- Task directions:
Answer these questions from the commentary on France's political parties below.
(a) Whose party does the commentary describe as being in a state of catatonia?
(b) Where is Charles de Gaulle's grave?
(c) In what year might Sarkozy choose to run again?
┌─ Selected excerpt
France has a double crisis. Its ruling political party, Francois Hollande's Socialist, is in a state of catatonia, usually defined as a condition of incoherence with alternate periods of stupor and activity. More below about that.

Former President Nicolas Sarkozy's right-wing opposition party is suffering a leadership battle pulling it towards total collapse. His UMP party, a remote organizational descendant of the Gaullist movement, has come a long way from its origins. When President Sarkozy's government rejoined the military side of NATO, the ground above Charles de Gaulle's grave in the churchyard of Colombey-les-Deux-Eglises was seen to move, as the general shifted in his coffin.

Spiritually, the UMP now has nothing to do with Gaullism. It is a classic right-wing party representing business and conservative interests, which found Sarkozy difficult to digest because of his unchecked ambitions, new-rich friends, self-promotion and rampant activism, all of which contributed to his victory but also his growing unpopularity in office, as well as his ultimate defeat last spring. His actual record as president was a creditable one with major accomplishments, and now the party misses him.

Oh, how it misses him! If he should change his mind and choose to run again in 2017, tears of gratitude would flood the party headquarters. But will he? And if not him, who? That is the question.
└─
┌─ Data listing
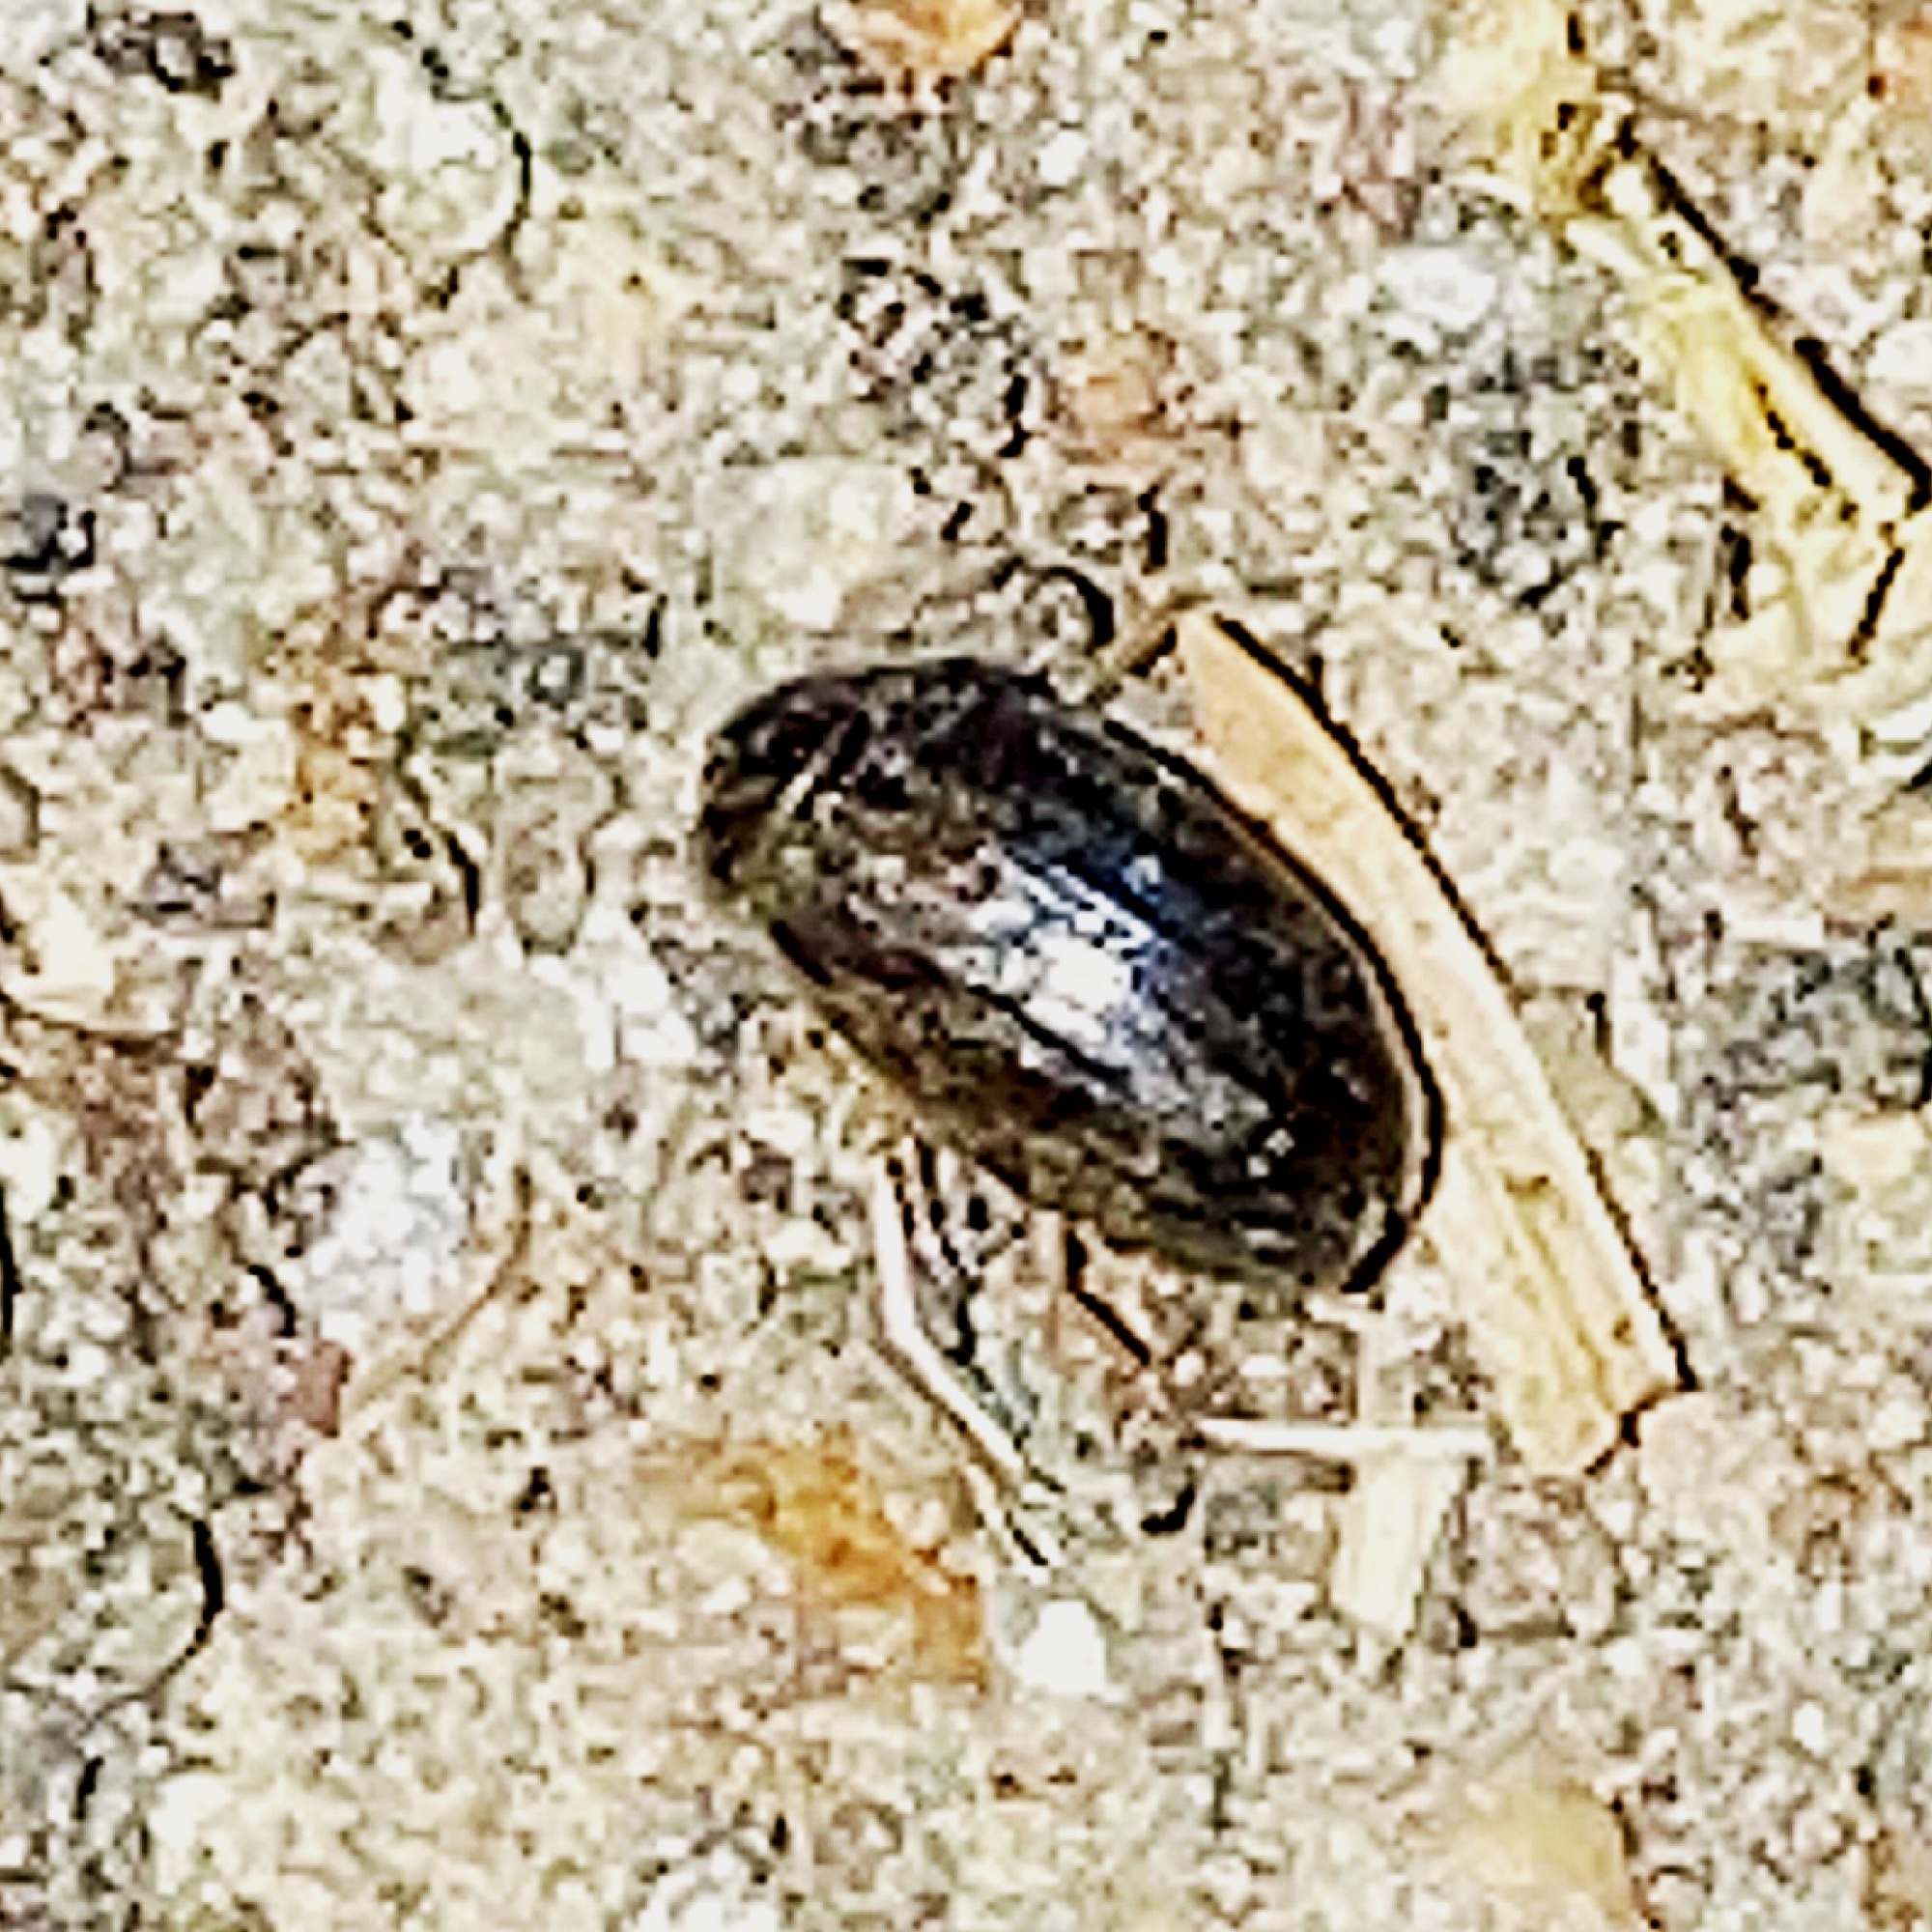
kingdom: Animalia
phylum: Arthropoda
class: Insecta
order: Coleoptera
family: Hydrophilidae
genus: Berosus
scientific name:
└─
- Solution to the problem:
(a) Francois Hollande's (the Socialist party)
(b) In the churchyard of Colombey-les-Deux-Eglises
(c) 2017